EXERCISE DETAILS: Could you please return each line of the data that has the word "display"?

SUPPLIED INFORMATION:

○ ○ ○ ○ ○

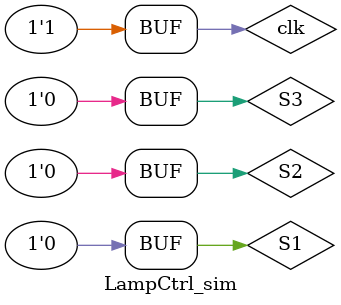
<source format=v>
`timescale 1ns / 1ps


module LampCtrl_sim;

	// Inputs
	reg clk;
	reg S1;
	reg S2;
	reg S3;

	// Outputs
	wire F;

	// Instantiate the Unit Under Test (UUT)
	LampCtrl uut (
		.clk(clk), 
		.S1(S1), 
		.S2(S2), 
		.S3(S3), 
		.F(F)
	);

	initial begin
		// Initialize Inputs
		clk = 0;
		S1 = 0;S2 = 0;S3 = 0;

		#600 S1 = 1;	
		#20 S1 = 0;
		#6000 S2 = 1;
		#20 S2 = 0;
		#6000 S3 = 1;
		#20 S3 = 0;
	end
	
	always begin
		#10 clk = 0;
		#10 clk = 1;
	end	
      
endmodule


</source>
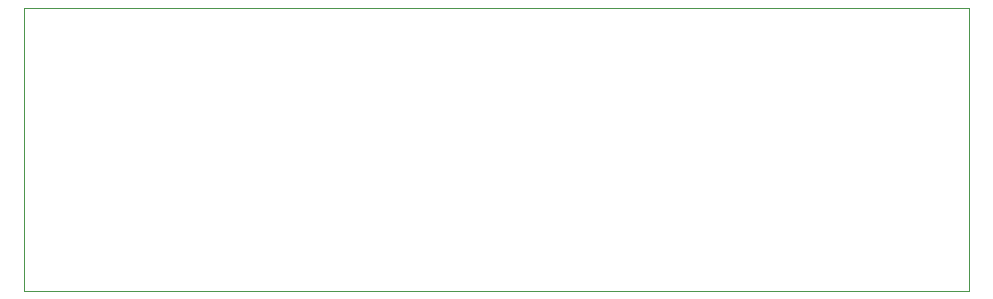
<source format=gbr>
%TF.GenerationSoftware,KiCad,Pcbnew,5.1.10*%
%TF.CreationDate,2021-12-04T10:07:26+01:00*%
%TF.ProjectId,Speichermodul_VRAM,53706569-6368-4657-926d-6f64756c5f56,1*%
%TF.SameCoordinates,Original*%
%TF.FileFunction,Profile,NP*%
%FSLAX46Y46*%
G04 Gerber Fmt 4.6, Leading zero omitted, Abs format (unit mm)*
G04 Created by KiCad (PCBNEW 5.1.10) date 2021-12-04 10:07:26*
%MOMM*%
%LPD*%
G01*
G04 APERTURE LIST*
%TA.AperFunction,Profile*%
%ADD10C,0.120000*%
%TD*%
G04 APERTURE END LIST*
D10*
X113000000Y-113000000D02*
X113000000Y-137000000D01*
X193000000Y-113000000D02*
X113000000Y-113000000D01*
X193000000Y-137000000D02*
X193000000Y-113000000D01*
X113000000Y-137000000D02*
X193000000Y-137000000D01*
M02*

</source>
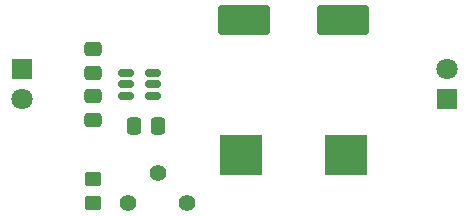
<source format=gts>
G04 #@! TF.GenerationSoftware,KiCad,Pcbnew,8.0.3*
G04 #@! TF.CreationDate,2024-07-15T18:44:28+02:00*
G04 #@! TF.ProjectId,DCDC,44434443-2e6b-4696-9361-645f70636258,rev?*
G04 #@! TF.SameCoordinates,Original*
G04 #@! TF.FileFunction,Soldermask,Top*
G04 #@! TF.FilePolarity,Negative*
%FSLAX46Y46*%
G04 Gerber Fmt 4.6, Leading zero omitted, Abs format (unit mm)*
G04 Created by KiCad (PCBNEW 8.0.3) date 2024-07-15 18:44:28*
%MOMM*%
%LPD*%
G01*
G04 APERTURE LIST*
G04 Aperture macros list*
%AMRoundRect*
0 Rectangle with rounded corners*
0 $1 Rounding radius*
0 $2 $3 $4 $5 $6 $7 $8 $9 X,Y pos of 4 corners*
0 Add a 4 corners polygon primitive as box body*
4,1,4,$2,$3,$4,$5,$6,$7,$8,$9,$2,$3,0*
0 Add four circle primitives for the rounded corners*
1,1,$1+$1,$2,$3*
1,1,$1+$1,$4,$5*
1,1,$1+$1,$6,$7*
1,1,$1+$1,$8,$9*
0 Add four rect primitives between the rounded corners*
20,1,$1+$1,$2,$3,$4,$5,0*
20,1,$1+$1,$4,$5,$6,$7,0*
20,1,$1+$1,$6,$7,$8,$9,0*
20,1,$1+$1,$8,$9,$2,$3,0*%
G04 Aperture macros list end*
%ADD10RoundRect,0.150000X0.512500X0.150000X-0.512500X0.150000X-0.512500X-0.150000X0.512500X-0.150000X0*%
%ADD11C,1.400000*%
%ADD12RoundRect,0.250000X0.450000X-0.350000X0.450000X0.350000X-0.450000X0.350000X-0.450000X-0.350000X0*%
%ADD13R,3.550000X3.500000*%
%ADD14R,1.800000X1.800000*%
%ADD15C,1.800000*%
%ADD16RoundRect,0.250000X-0.475000X0.337500X-0.475000X-0.337500X0.475000X-0.337500X0.475000X0.337500X0*%
%ADD17RoundRect,0.250000X0.475000X-0.337500X0.475000X0.337500X-0.475000X0.337500X-0.475000X-0.337500X0*%
%ADD18RoundRect,0.250000X1.950000X1.000000X-1.950000X1.000000X-1.950000X-1.000000X1.950000X-1.000000X0*%
%ADD19RoundRect,0.250000X-0.337500X-0.475000X0.337500X-0.475000X0.337500X0.475000X-0.337500X0.475000X0*%
G04 APERTURE END LIST*
D10*
X100767500Y-117355000D03*
X100767500Y-116405000D03*
X100767500Y-115455000D03*
X98492500Y-115455000D03*
X98492500Y-116405000D03*
X98492500Y-117355000D03*
D11*
X103630000Y-126405000D03*
X101130000Y-123905000D03*
X98630000Y-126405000D03*
D12*
X95630000Y-124405000D03*
X95630000Y-126405000D03*
D13*
X108155000Y-122405000D03*
X117105000Y-122405000D03*
D14*
X125630000Y-117675000D03*
D15*
X125630000Y-115135000D03*
D14*
X89630000Y-115135000D03*
D15*
X89630000Y-117675000D03*
D16*
X95630000Y-117367500D03*
X95630000Y-119442500D03*
D17*
X95630000Y-115442500D03*
X95630000Y-113367500D03*
D18*
X116830000Y-110905000D03*
X108430000Y-110905000D03*
D19*
X99092500Y-119905000D03*
X101167500Y-119905000D03*
M02*

</source>
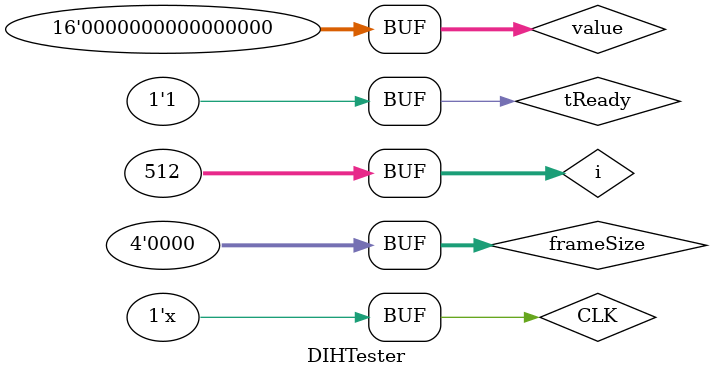
<source format=v>
`timescale 1ns / 1ps


module DIHTester;

	// Inputs
	reg tReady = 0;
	reg CLK = 0;
	reg [15:0] value = 0;
	reg [3:0] frameSize = 4'b1001;

	// Outputs
	wire [31:0] tData;
	wire tValid;
	wire tLast;


	integer i = 0;
	
	// Instantiate the Unit Under Test (UUT)
	DataInputHandler uut (
		.tData(tData), 
		.tValid(tValid), 
		.tLast(tLast), 
		.tReady(tReady), 
		.CLK(CLK), 
		.value(value), 
		.frameSize(frameSize)
	);

	initial begin
		// Initialize Inputs
		tReady = 0;
		CLK = 0;
		value = 0;
		frameSize = 0;

		// Wait 100 ns for global reset to finish
		#100;
        
		// Add stimulus here
		
		// Throw a value on
//		value = 1000;
//		#1;
//		if(tValid != 1'b1)
//			$display("ERROR: tValid not raised after value change.");
//			
//		#19;
//		tReady = 1'b1;
//		if(tData != 1000)
//			$display("Error: Proper data not received on expected data exchange.");
//			
//		#20;
//		
//		value = 1;

		tReady = 1'b1;
		#20;
		for (i = 0; i < 512; i = i + 1) begin
				value = value + 1;
				#320; // How long it will take a whole value to come in over SPI
				if(i == 511) begin
					#41;
					if(tLast != 1'b1) begin
						$display("ERROR: tLast not raised on last sample in frame");
					end
				end
		end
	end
     
	always begin
		CLK <= ~CLK;
		#10;
	end
endmodule


</source>
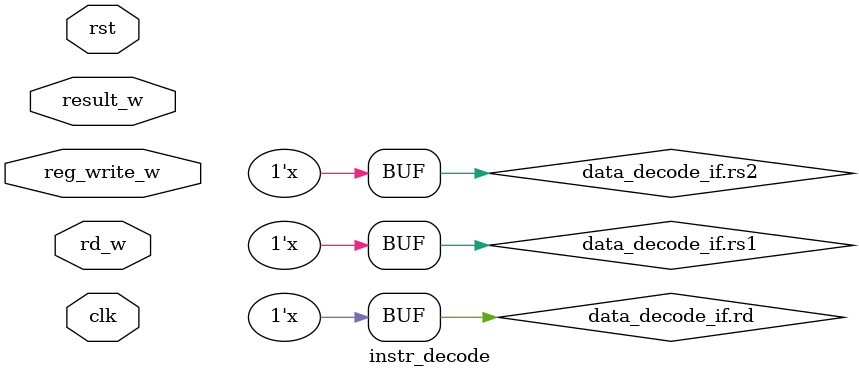
<source format=sv>
`include "lib/mux.sv"
`include "proc_common/regfile.sv"
`include "proc_common/c_regfile.sv"
`include "pipeline/control_unit.sv"
`include "pipeline/extend.sv"
`include "pipeline/if/control_signal.sv"
`include "pipeline/if/data_signal.sv"

module instr_decode (
    input logic clk, rst,

    // input
    data_fetch_io data_fetch_if,

    // output
    control_decode_io control_decode_if,
    data_decode_io data_decode_if,

    // from write back stage
    input logic [4:0] rd_w,
    input logic [31:0] result_w,
    input logic reg_write_w
);
    // contrl unit
    logic [1:0] imm_src_d;
    logic c_reg_src;
    logic c_reg_write;
    control_unit i_control_unit (
        .op_6_0(data_fetch_if.instr[6:0]),
        .funct3(data_fetch_if.instr[14:12]),
        .funct7_5(data_fetch_if.instr[30]),
        .control_decode_if(control_decode_if),
        .imm_src(imm_src_d),
        .c_reg_write(c_reg_write),
        .c_reg_src(c_reg_src)
    );

    // register file
    regfile i_regfile (
        .clk(~clk),
        .rst(rst),
        .we3(reg_write_w),
        .a1(data_fetch_if.instr[19:15]),
        .a2(data_fetch_if.instr[24:20]),
        .a3(rd_w),
        .wd3(result_w),
        .rd1(data_decode_if.rd1),
        .rd2(data_decode_if.rd2)
    );

    // extend unit
    extend i_extend (
        .instr(data_fetch_if.instr[31:7]),
        .imm_src(imm_src_d),
        .imm_ext(data_decode_if.imm_ext)
    );


    // control register file
    logic [31:0] c_reg_data_in;
    mux #(
            .DATAW(32)
        ) c_reg_data_mux (
            .data_in({{{27{data_fetch_if.instr[19]}}, data_fetch_if.instr[19:15]}, data_decode_if.rd1}),
            .sel_in(c_reg_src),
            .data_out(c_reg_data_in)
    );
    c_regfile crf (
        .clk(~clk),
        .rst(rst),
        .we(c_reg_write),
        .din(c_reg_data_in),
        .addr(data_decode_if.imm_ext),
        .dout(data_decode_if.c_reg_data_out),
        .status(data_decode_if.status),
        .result_bytes(data_decode_if.result_bytes)
    );

    assign data_decode_if.pc = data_fetch_if.pc;
    assign data_decode_if.rs1 = data_fetch_if.instr[19:15];
    assign data_decode_if.rs2 = data_fetch_if.instr[24:20];
    assign data_decode_if.rd = data_fetch_if.instr[11:7];
    assign data_decode_if.pc_plus4 = data_fetch_if.pc_plus4;
endmodule
</source>
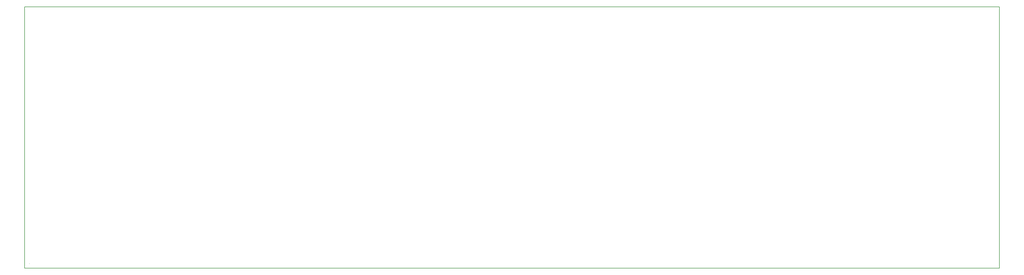
<source format=gbr>
G04 #@! TF.GenerationSoftware,KiCad,Pcbnew,(5.1.10)-1*
G04 #@! TF.CreationDate,2021-07-17T14:00:26+02:00*
G04 #@! TF.ProjectId,WheelBarrow Pro Micro,57686565-6c42-4617-9272-6f772050726f,rev?*
G04 #@! TF.SameCoordinates,Original*
G04 #@! TF.FileFunction,Profile,NP*
%FSLAX46Y46*%
G04 Gerber Fmt 4.6, Leading zero omitted, Abs format (unit mm)*
G04 Created by KiCad (PCBNEW (5.1.10)-1) date 2021-07-17 14:00:26*
%MOMM*%
%LPD*%
G01*
G04 APERTURE LIST*
G04 #@! TA.AperFunction,Profile*
%ADD10C,0.200000*%
G04 #@! TD*
G04 APERTURE END LIST*
D10*
X348335600Y-141274800D02*
X366674400Y-141274800D01*
X110300000Y-227043750D02*
G75*
G03*
X110300000Y-227043750I0J0D01*
G01*
X434181250Y-141274800D02*
X366674400Y-141274800D01*
X108743750Y-141287500D02*
X348335600Y-141274800D01*
X434181250Y-141274800D02*
X434181250Y-228600000D01*
X434181250Y-228600000D02*
X108743750Y-228600000D01*
X108743750Y-228600000D02*
X108743750Y-141287500D01*
M02*

</source>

○ ○ ○ ○ ○

RESULT OF THIS TASK:
//			$display("ERROR: tValid not raised after value change.");
//			$display("Error: Proper data not received on expected data exchange.");
						$display("ERROR: tLast not raised on last sample in frame");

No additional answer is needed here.